Questionné sur l'impact écologique de la neige artificielle et donc du ski alpin, Gian Franco Kasper ne prend guère ces critiques au sérieux. «Pas du tout, même. Toutes ces discussions sur la neige artificielle ou le gaspillage d'eau ne s'arrêtent jamais bien qu'aucune goutte d'eau ne soit gaspillée. L'énergie que cela demande, c'est autre chose. Mais en terme de perte d'eau, c'est pareil lorsque vous arrosez le jardin. Et puis il y a ce soi-disant changement climatique... Il n'y a aucune preuve. Nous avons de la neige, parfois beaucoup.»
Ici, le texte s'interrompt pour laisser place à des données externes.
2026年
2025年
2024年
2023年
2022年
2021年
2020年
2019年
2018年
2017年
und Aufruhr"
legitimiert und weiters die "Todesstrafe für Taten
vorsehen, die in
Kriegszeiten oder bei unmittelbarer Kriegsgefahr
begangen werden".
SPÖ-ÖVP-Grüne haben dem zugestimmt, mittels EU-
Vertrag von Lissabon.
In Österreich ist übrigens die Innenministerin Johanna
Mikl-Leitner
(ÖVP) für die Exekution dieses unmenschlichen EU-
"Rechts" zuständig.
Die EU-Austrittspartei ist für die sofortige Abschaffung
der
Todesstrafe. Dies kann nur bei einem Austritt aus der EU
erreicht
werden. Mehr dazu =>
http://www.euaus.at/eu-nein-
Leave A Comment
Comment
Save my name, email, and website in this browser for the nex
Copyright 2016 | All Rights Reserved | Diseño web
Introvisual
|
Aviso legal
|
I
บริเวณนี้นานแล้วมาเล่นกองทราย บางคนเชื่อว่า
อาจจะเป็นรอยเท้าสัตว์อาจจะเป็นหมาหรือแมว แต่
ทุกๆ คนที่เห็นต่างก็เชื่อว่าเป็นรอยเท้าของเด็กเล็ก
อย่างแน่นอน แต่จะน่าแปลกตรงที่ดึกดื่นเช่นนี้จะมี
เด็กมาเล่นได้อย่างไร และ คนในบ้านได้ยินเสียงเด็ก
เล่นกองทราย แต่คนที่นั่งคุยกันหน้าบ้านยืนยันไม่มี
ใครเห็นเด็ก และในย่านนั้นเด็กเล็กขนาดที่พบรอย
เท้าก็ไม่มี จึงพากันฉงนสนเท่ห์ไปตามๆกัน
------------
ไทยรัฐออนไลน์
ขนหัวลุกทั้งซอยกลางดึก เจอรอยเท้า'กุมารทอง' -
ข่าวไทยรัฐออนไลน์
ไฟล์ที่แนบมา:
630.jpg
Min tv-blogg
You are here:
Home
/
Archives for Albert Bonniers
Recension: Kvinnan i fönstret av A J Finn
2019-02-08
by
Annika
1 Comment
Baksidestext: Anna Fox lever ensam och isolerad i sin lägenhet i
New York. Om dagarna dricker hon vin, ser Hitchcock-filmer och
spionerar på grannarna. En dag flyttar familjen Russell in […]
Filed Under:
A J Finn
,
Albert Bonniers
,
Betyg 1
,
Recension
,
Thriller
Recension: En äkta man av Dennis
Le président de la FIS s'est souvenu des derniers Jeux olympiques à Pyeongchang lors desquels la température avoisinait les -30 degrés. Une preuve selon lui de la vacuité de ces discussions. «A toutes les personnes qui venaient vers mois en grelottant, je leur disais: bienvenu dans le réchauffement planétaire. Il y a toujours eu des hivers chauds et d'autres froids.»

«Bien d'autres bêtises»

Quant à savoir si le ski alpin ne représentait pas une aberration écologique, le natif de Saint-Moritz répond par une pirouette: «Les hommes font bien d'autres bêtises que de profiter de la nature en skiant.» Concernant l'attribution des prochains JO d'hiver en Chine, Gian Franco Kasper ne voit pas franchement de problèmes. «Les dictateurs peuvent en effet organiser de telles manifestations sans demander la permission au peuple. Pour nous, tout est plus facile dans les dictatures. D'un point de vue commercial, je ne me rendrais plus que dans des dictatures. Ainsi je n'aurais pas à me bagarrer avec des défenseurs de l'environnement.»

Il place tout de même ligne à ne pas franchir. «Je ne ne veux pas me rendre dans un pays qui investit dans le ski tout en laissant son peuple mourir de faim. Si le Qatar demande les Jeux olympiques, je n'y serais pas favorable.» Quant à savoir s'il a donc plus de scrupules que les footballeurs, handballeurs et cyclistes qui vont tous y disputer des championnats du monde, Kasper ne répond que de manière lacunaire. «Je ne m'occuper pas de politique. Il y a trop de sable sur la neige.»